**Work required**
Of the lines below, reproduce exactly those from the line containing "optical axis (centimetres)." to the end, including both the first and the last.

**Supplied material**
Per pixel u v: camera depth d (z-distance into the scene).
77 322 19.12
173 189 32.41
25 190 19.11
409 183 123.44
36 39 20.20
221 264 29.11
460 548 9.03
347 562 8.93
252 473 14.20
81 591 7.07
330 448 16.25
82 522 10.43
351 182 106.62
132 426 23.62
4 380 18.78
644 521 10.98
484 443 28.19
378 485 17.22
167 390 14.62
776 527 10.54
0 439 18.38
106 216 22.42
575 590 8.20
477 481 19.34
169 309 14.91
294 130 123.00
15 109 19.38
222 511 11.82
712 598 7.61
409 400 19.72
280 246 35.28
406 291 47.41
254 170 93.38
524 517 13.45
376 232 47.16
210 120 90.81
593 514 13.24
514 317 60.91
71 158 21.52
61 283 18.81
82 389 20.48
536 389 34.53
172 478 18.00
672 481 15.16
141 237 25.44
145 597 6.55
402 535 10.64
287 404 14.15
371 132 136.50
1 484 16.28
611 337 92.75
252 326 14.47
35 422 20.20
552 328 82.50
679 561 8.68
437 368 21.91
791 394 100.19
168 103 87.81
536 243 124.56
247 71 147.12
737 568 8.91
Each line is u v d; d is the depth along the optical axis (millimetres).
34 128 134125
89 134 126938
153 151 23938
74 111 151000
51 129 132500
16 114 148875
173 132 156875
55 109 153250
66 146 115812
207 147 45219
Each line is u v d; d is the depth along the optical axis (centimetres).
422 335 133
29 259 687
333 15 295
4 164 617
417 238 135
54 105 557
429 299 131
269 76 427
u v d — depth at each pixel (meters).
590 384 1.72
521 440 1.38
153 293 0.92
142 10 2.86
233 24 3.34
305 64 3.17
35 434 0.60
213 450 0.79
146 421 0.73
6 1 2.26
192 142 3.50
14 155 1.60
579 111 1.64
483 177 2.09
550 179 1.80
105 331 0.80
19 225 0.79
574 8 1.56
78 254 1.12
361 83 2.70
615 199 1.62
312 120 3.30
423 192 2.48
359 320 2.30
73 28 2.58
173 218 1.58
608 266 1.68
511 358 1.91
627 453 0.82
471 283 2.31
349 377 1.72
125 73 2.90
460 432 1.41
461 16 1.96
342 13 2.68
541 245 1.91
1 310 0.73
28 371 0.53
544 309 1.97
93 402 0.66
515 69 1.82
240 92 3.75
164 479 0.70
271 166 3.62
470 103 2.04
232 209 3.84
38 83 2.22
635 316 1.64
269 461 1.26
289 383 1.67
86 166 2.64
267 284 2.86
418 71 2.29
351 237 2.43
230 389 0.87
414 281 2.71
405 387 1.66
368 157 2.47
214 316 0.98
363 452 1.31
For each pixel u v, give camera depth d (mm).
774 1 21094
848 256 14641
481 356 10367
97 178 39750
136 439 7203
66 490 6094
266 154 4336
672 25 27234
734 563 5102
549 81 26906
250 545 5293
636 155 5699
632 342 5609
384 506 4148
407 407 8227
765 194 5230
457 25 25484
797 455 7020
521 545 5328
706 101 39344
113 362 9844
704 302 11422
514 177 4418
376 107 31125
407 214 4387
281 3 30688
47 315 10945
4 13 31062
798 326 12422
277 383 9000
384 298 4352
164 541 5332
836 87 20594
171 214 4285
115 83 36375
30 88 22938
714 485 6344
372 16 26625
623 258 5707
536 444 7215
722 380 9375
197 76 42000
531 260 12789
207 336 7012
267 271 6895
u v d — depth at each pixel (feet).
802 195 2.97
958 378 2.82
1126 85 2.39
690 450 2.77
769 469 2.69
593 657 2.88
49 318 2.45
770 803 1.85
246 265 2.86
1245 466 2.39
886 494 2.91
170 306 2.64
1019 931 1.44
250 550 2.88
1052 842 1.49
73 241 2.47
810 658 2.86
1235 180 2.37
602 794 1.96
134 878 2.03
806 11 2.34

**Solved problem**
Each line is u v d; d is the depth along the optical axis (centimetres).
422 335 133
29 259 687
333 15 295
4 164 617
417 238 135
54 105 557
429 299 131
269 76 427
u v d — depth at each pixel (meters).
590 384 1.72
521 440 1.38
153 293 0.92
142 10 2.86
233 24 3.34
305 64 3.17
35 434 0.60
213 450 0.79
146 421 0.73
6 1 2.26
192 142 3.50
14 155 1.60
579 111 1.64
483 177 2.09
550 179 1.80
105 331 0.80
19 225 0.79
574 8 1.56
78 254 1.12
361 83 2.70
615 199 1.62
312 120 3.30
423 192 2.48
359 320 2.30
73 28 2.58
173 218 1.58
608 266 1.68
511 358 1.91
627 453 0.82
471 283 2.31
349 377 1.72
125 73 2.90
460 432 1.41
461 16 1.96
342 13 2.68
541 245 1.91
1 310 0.73
28 371 0.53
544 309 1.97
93 402 0.66
515 69 1.82
240 92 3.75
164 479 0.70
271 166 3.62
470 103 2.04
232 209 3.84
38 83 2.22
635 316 1.64
269 461 1.26
289 383 1.67
86 166 2.64
267 284 2.86
418 71 2.29
351 237 2.43
230 389 0.87
414 281 2.71
405 387 1.66
368 157 2.47
214 316 0.98
363 452 1.31
For each pixel u v, give camera depth d (mm).
774 1 21094
848 256 14641
481 356 10367
97 178 39750
136 439 7203
66 490 6094
266 154 4336
672 25 27234
734 563 5102
549 81 26906
250 545 5293
636 155 5699
632 342 5609
384 506 4148
407 407 8227
765 194 5230
457 25 25484
797 455 7020
521 545 5328
706 101 39344
113 362 9844
704 302 11422
514 177 4418
376 107 31125
407 214 4387
281 3 30688
47 315 10945
4 13 31062
798 326 12422
277 383 9000
384 298 4352
164 541 5332
836 87 20594
171 214 4285
115 83 36375
30 88 22938
714 485 6344
372 16 26625
623 258 5707
536 444 7215
722 380 9375
197 76 42000
531 260 12789
207 336 7012
267 271 6895
u v d — depth at each pixel (feet).
802 195 2.97
958 378 2.82
1126 85 2.39
690 450 2.77
769 469 2.69
593 657 2.88
49 318 2.45
770 803 1.85
246 265 2.86
1245 466 2.39
886 494 2.91
170 306 2.64
1019 931 1.44
250 550 2.88
1052 842 1.49
73 241 2.47
810 658 2.86
1235 180 2.37
602 794 1.96
134 878 2.03
806 11 2.34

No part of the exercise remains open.